Для Мечникова общество не было организмом, как думал Спенсер; но за то всякий организм был в сущности обществом. Общество начинается там, где появляется сотрудничество единиц, работающих для их общего блага. Толпа людей в библиотеке не есть общество, ибо они там не сотрудничают. А два носильщика, несущих бревно на плечах, -- уже общество, и законы общественной жизни можно строить на них. Если начинать с простейших явлений, чтобы переходить к более сложным, то мы увидим, что организм и общество развиваются параллельно. Организм начинается с соединения одинаковых клеток в одно механическое целое - ткань. В ней все клетки исполняют одно и то же назначение и соединены {127} только внешней силой. То же и в обществах.
В простейшем их виде люди объединены в них только внешней властью, часто в ее элементарном виде - Монархом. Соединение и сотрудничество людей было необходимо на берегах "исторических рек", которые требовали от людей согласованной борьбы с капризами их природы, устройства плотин, ухода за ними и т. д. Реки ставили людям дилемму - или работать общими силами по плану или погибнуть: так начиналась первая победа людей над природою, появление цивилизации, ценой потери свободы людей, и их подчинения власти. Без этого не было бы цивилизации, и общество не развилось бы выше зародыша. Но это только первоначальная стадия. Далее начиналось развитие, которое и в организме и в обществе шло параллельно. В организме начинается разделение жизненных функций между отдельными тканями; связь тканей поддерживается необходимостью их друг для друга и для существования всего организма. Ему соответствует и тот тип государства, где не власть предписывает каждому человеку исполнение нужного для всего общества дела, а где разделение труда происходит по сознанию его общей пользы для всех. Это более высокая форма общественной жизни. И наконец есть третья и высшая стадия организма и общества. В организмах - это брачная пара, где отдельные индивидуумы добровольно сходятся, выбирая друг друга для совместного исполнения органической функции - продолжения рода. Такова должна быть и структура у наиболее совершенного общества. Она выше и только "механической связи" и "зависимости частей друг от друга"; она основана уже на добровольном согласии.

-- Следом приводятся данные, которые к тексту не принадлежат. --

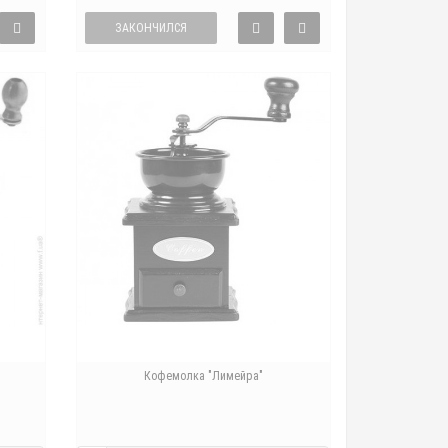
ЗАКОНЧИЛСЯ
Кофемолка "Лимейра"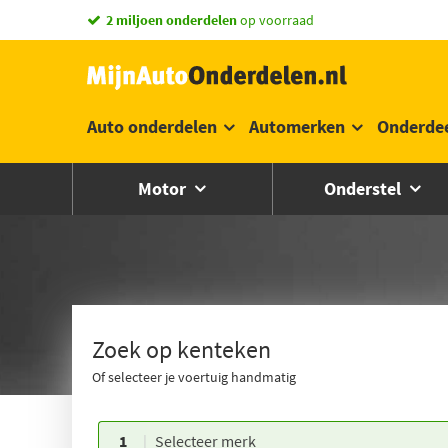
vandaag besteld,
morgen in huis *
Auto onderdelen
Automerken
Onderde
Motor
Onderstel
Zoek op kenteken
Of selecteer je voertuig handmatig
1
Selecteer merk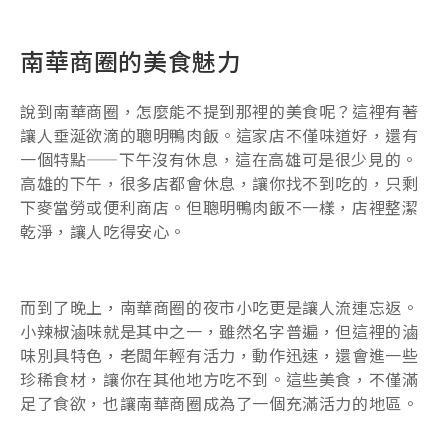
南華商圈的美食魅力
說到南華商圈，怎麼能不提到那裡的美食呢？這裡有著
讓人垂涎欲滴的聰明鴨肉飯。這家店不僅味道好，還有
一個特點——下午沒有休息，這在高雄可是很少見的。
高雄的下午，很多店都會休息，讓你找不到吃的，只剩
下麥當勞或便利商店。但聰明鴨肉飯不一樣，店裡整潔
乾淨，讓人吃得安心。
而到了晚上，南華商圈的夜市小吃更是讓人流連忘返。
小辣椒滷味就是其中之一，雖然名字普遍，但這裡的滷
味別具特色，老闆年輕有活力，動作迅速，還會進一些
珍稀食材，讓你在其他地方吃不到。這些美食，不僅滿
足了食欲，也讓南華商圈成為了一個充滿活力的地區。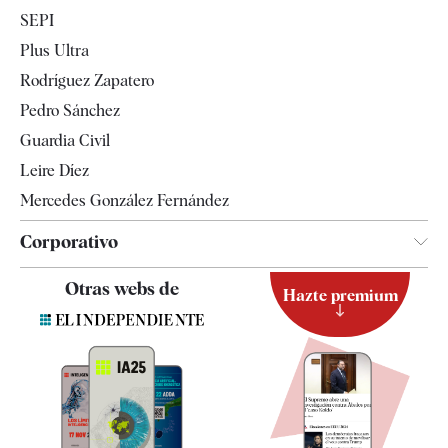
Economía
SEPI
Internacional
Plus Ultra
Gente
Rodríguez Zapatero
Televisión
Pedro Sánchez
Tendencias
Guardia Civil
Leire Díez
Mercedes González Fernández
Corporativo
Contacto
Otras webs de
Hazte premium
Suscripción
Newsletter
Apps
Quiénes somos
Especificaciones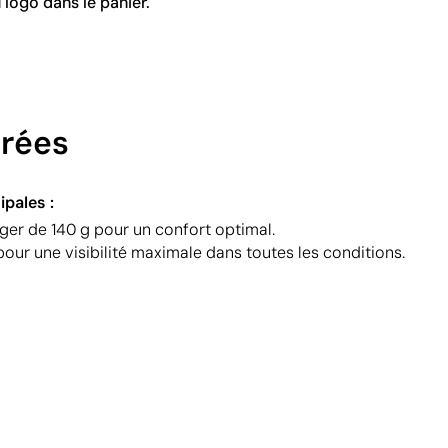
 logo dans le panier.
urées
ipales :
ger de 140 g pour un confort optimal.
our une visibilité maximale dans toutes les conditions.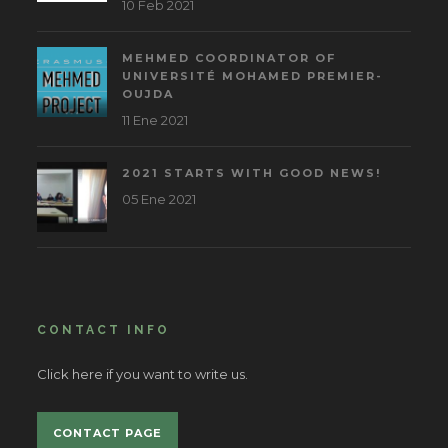
10 Feb 2021
MEHMED COORDINATOR OF
UNIVERSITÉ MOHAMED PREMIER-
OUJDA
11 Ene 2021
2021 STARTS WITH GOOD NEWS!
05 Ene 2021
CONTACT INFO
Click here if you want to write us.
CONTACT PAGE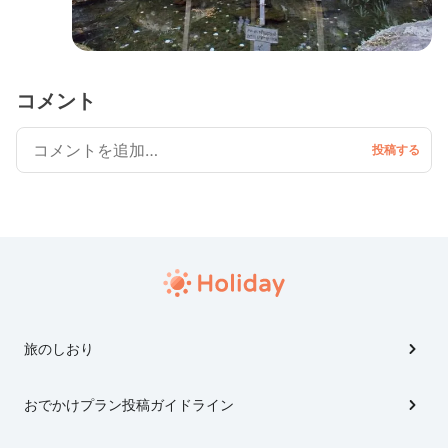
コメント
旅のしおり
おでかけプラン投稿ガイドライン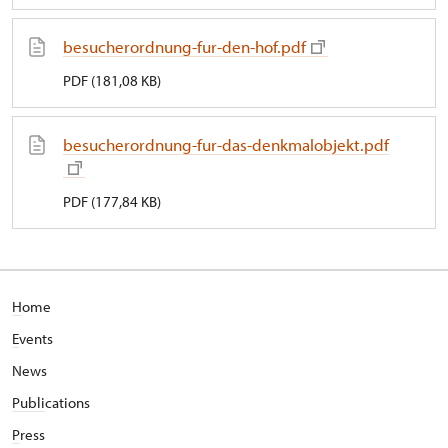
besucherordnung-fur-den-hof.pdf
PDF (181,08 KB)
besucherordnung-fur-das-denkmalobjekt.pdf
PDF (177,84 KB)
H
ome
E
vents
News
Publi
cations
P
ress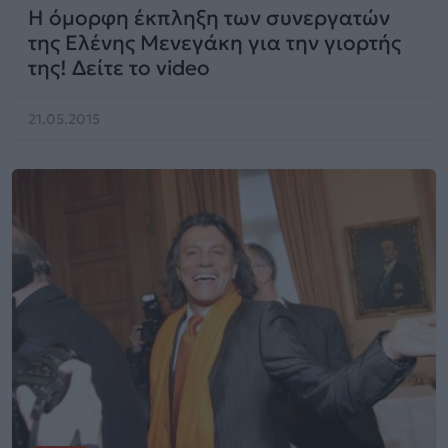
Η όμορφη έκπληξη των συνεργατών
της Ελένης Μενεγάκη για την γιορτής
της! Δείτε το video
21.05.2015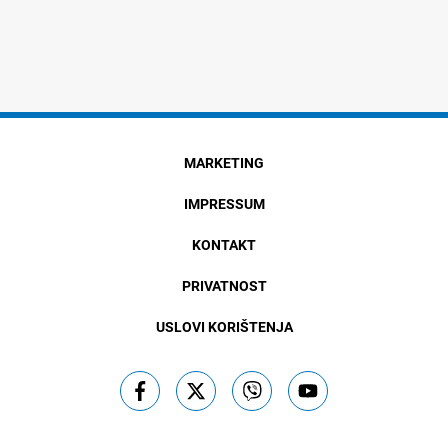
MARKETING
IMPRESSUM
KONTAKT
PRIVATNOST
USLOVI KORIŠTENJA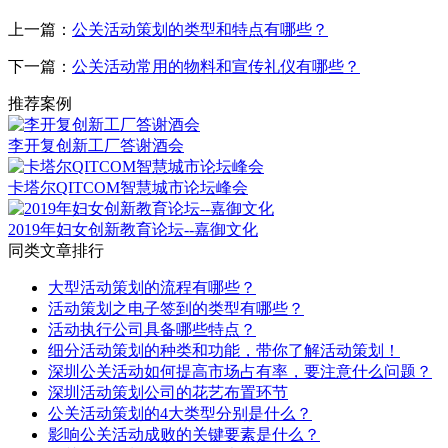
上一篇：
公关活动策划的类型和特点有哪些？
下一篇：
公关活动常用的物料和宣传礼仪有哪些？
推荐案例
李开复创新工厂答谢酒会
卡塔尔QITCOM智慧城市论坛峰会
2019年妇女创新教育论坛--嘉御文化
同类文章排行
大型活动策划的流程有哪些？
活动策划之电子签到的类型有哪些？
活动执行公司具备哪些特点？
细分活动策划的种类和功能，带你了解活动策划！
深圳公关活动如何提高市场占有率，要注意什么问题？
深圳活动策划公司的花艺布置环节
公关活动策划的4大类型分别是什么？
影响公关活动成败的关键要素是什么？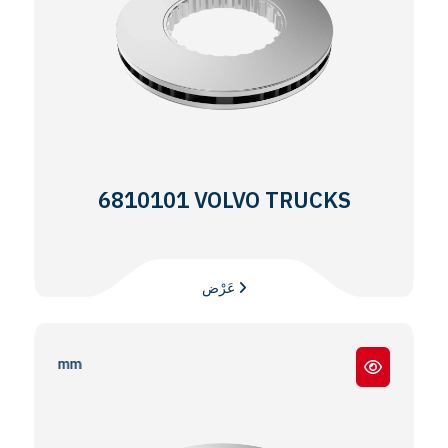
6810101 VOLVO TRUCKS
عَرْض
FH 12 / FH16 / FM -12 / 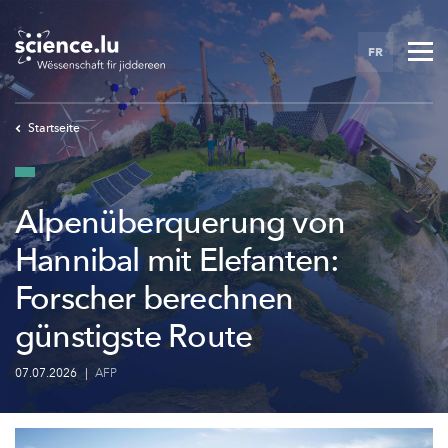
Skip
to
FR
main
content
Startseite
Alpenüberquerung von
Hannibal mit Elefanten:
Forscher berechnen
günstigste Route
07.07.2026
|
AFP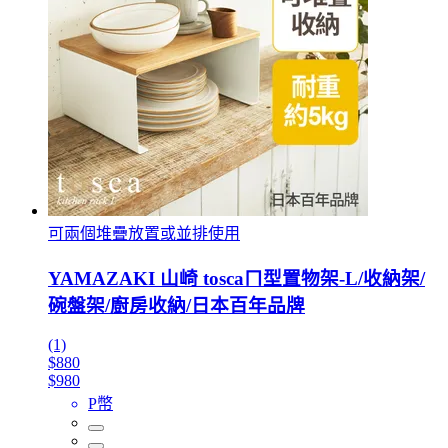
可兩個堆疊放置或並排使用
YAMAZAKI 山崎 toscaㄇ型置物架-L/收納架/
碗盤架/廚房收納/日本百年品牌
(1)
$880
$980
P幣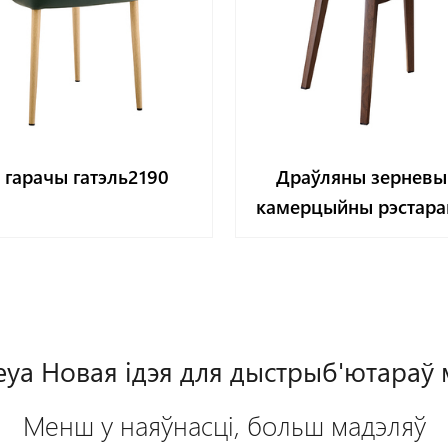
ь гарачы гатэль2190
Драўляны зерневы
камерцыйны рэстара
YL2001-WB
ya Новая ідэя для дыстрыб'ютараў 
Менш у наяўнасці, больш мадэляў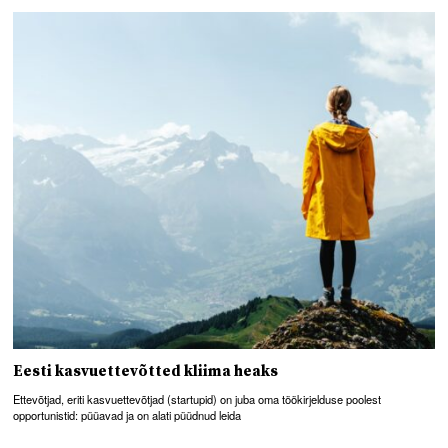
Eesti kasvuettevõtted kliima heaks
Ettevõtjad, eriti kasvuettevõtjad (startupid) on juba oma töökirjelduse poolest
opportunistid: püüavad ja on alati püüdnud leida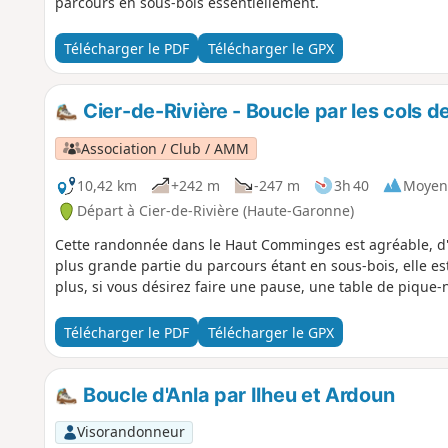
parcours en sous-bois essentiellement.
Télécharger le PDF
Télécharger le GPX
Cier-de-Rivière - Boucle par les cols 
Association / Club / AMM
10,42 km
+242 m
-247 m
3h 40
Moyen
Départ à Cier-de-Rivière (Haute-Garonne)
Cette randonnée dans le Haut Comminges est agréable, d'un
plus grande partie du parcours étant en sous-bois, elle 
plus, si vous désirez faire une pause, une table de pique
Télécharger le PDF
Télécharger le GPX
Boucle d'Anla par Ilheu et Ardoun
Visorandonneur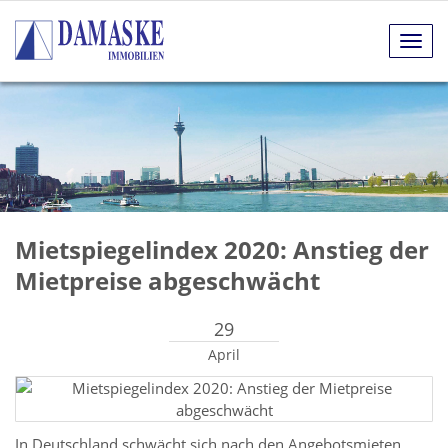
Navig
anze
Mietspiegelindex 2020: Anstieg der
Mietpreise abgeschwächt
29
April
In Deutschland schwächt sich nach den Angebotsmieten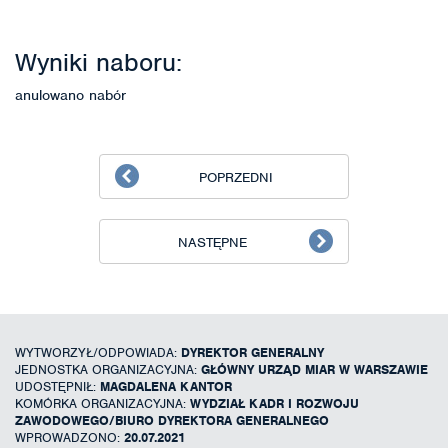
Wyniki naboru:
anulowano nabór
POPRZEDNI
NASTĘPNE
WYTWORZYŁ/ODPOWIADA:
DYREKTOR GENERALNY
JEDNOSTKA ORGANIZACYJNA:
GŁÓWNY URZĄD MIAR W WARSZAWIE
UDOSTĘPNIŁ:
MAGDALENA KANTOR
KOMÓRKA ORGANIZACYJNA:
WYDZIAŁ KADR I ROZWOJU
ZAWODOWEGO/BIURO DYREKTORA GENERALNEGO
WPROWADZONO:
20.07.2021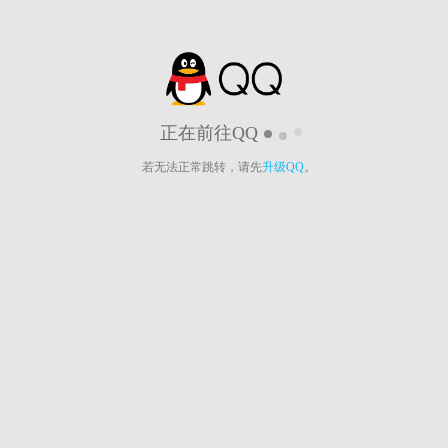
正在前往QQ
若无法正常跳转，请先
升级QQ
。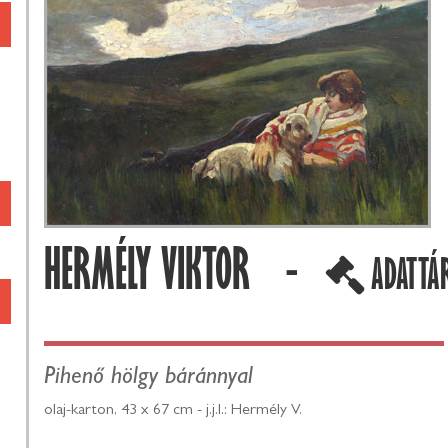
HERMÉLY VIKTOR -
ADATTÁ
Pihenő hölgy báránnyal
olaj-karton, 43 x 67 cm - j.j.l.: Hermély V.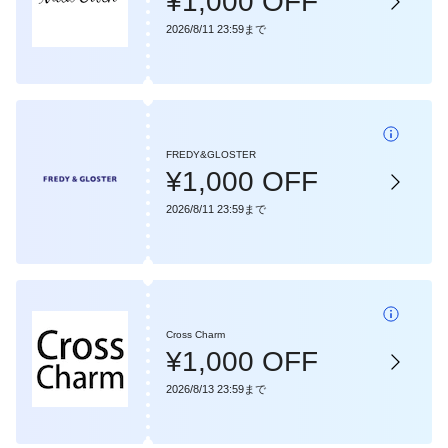
¥1,000 OFF
2026/8/11 23:59まで
FREDY&GLOSTER
¥1,000 OFF
2026/8/11 23:59まで
Cross Charm
¥1,000 OFF
2026/8/13 23:59まで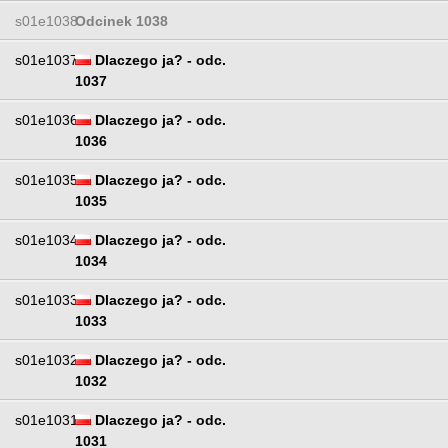
s01e1038
Odcinek 1038
s01e1037
Dlaczego ja? - odc.
1037
s01e1036
Dlaczego ja? - odc.
1036
s01e1035
Dlaczego ja? - odc.
1035
s01e1034
Dlaczego ja? - odc.
1034
s01e1033
Dlaczego ja? - odc.
1033
s01e1032
Dlaczego ja? - odc.
1032
s01e1031
Dlaczego ja? - odc.
1031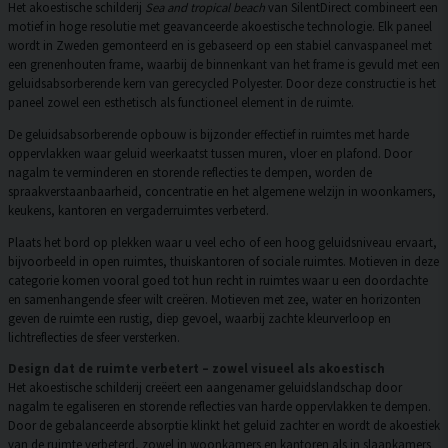
Het akoestische schilderij
Sea and tropical beach
van SilentDirect combineert een
motief in hoge resolutie met geavanceerde akoestische technologie. Elk paneel
wordt in Zweden gemonteerd en is gebaseerd op een stabiel canvaspaneel met
een grenenhouten frame, waarbij de binnenkant van het frame is gevuld met een
geluidsabsorberende kern van gerecycled Polyester. Door deze constructie is het
paneel zowel een esthetisch als functioneel element in de ruimte.
De geluidsabsorberende opbouw is bijzonder effectief in ruimtes met harde
oppervlakken waar geluid weerkaatst tussen muren, vloer en plafond. Door
nagalm te verminderen en storende reflecties te dempen, worden de
spraakverstaanbaarheid, concentratie en het algemene welzijn in woonkamers,
keukens, kantoren en vergaderruimtes verbeterd.
Plaats het bord op plekken waar u veel echo of een hoog geluidsniveau ervaart,
bijvoorbeeld in open ruimtes, thuiskantoren of sociale ruimtes. Motieven in deze
categorie komen vooral goed tot hun recht in ruimtes waar u een doordachte
en samenhangende sfeer wilt creëren. Motieven met zee, water en horizonten
geven de ruimte een rustig, diep gevoel, waarbij zachte kleurverloop en
lichtreflecties de sfeer versterken.
Design dat de ruimte verbetert – zowel visueel als akoestisch
Het akoestische schilderij creëert een aangenamer geluidslandschap door
nagalm te egaliseren en storende reflecties van harde oppervlakken te dempen.
Door de gebalanceerde absorptie klinkt het geluid zachter en wordt de akoestiek
van de ruimte verbeterd, zowel in woonkamers en kantoren als in slaapkamers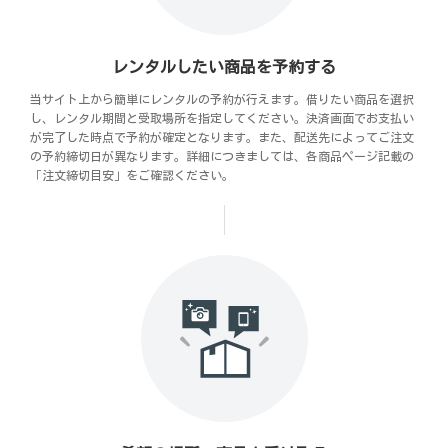
レンタルしたい商品を予約する
当サイト上から簡単にレンタルの予約が行えます。借りたい商品を選択
し、レンタル期間と受取場所を指定してください。決済画面でお支払い
が完了した時点で予約が確定となります。また、配送先によってご注文
の予約締切日が異なります。詳細につきましては、各商品ページ記載の
「注文締切目安」をご確認ください。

Эту эру общественной жизни и открыла нам Французская Революция - с ее лозунгами: свободы, то есть отрицания внешней механической силы, равенства, то есть равноценности различных общественных функций, и братства, то есть добровольного {128} объединения всех. Это было мельком изложено в предисловии к книге Мечникова, и в отдельной журнальной статье Evolution and Revolution (Эволюция и революция.), которую я тогда добыл и перевел. Вспоминать эту теорию мне доставляет теперь такое же удовольствие, как перечитывать романы Жюля Верна, которыми увлекались в детстве. Я был ею пленен потому, что она внушала, что общественная жизнь сама собой, в силу законов природы, развивается в хорошую сторону, то есть в сторону уважения к личности, и что нужно только помогать этому естественному ходу вещей, а не стараться его изменить. Человечество само собой идет к лучшему, а не к худшему.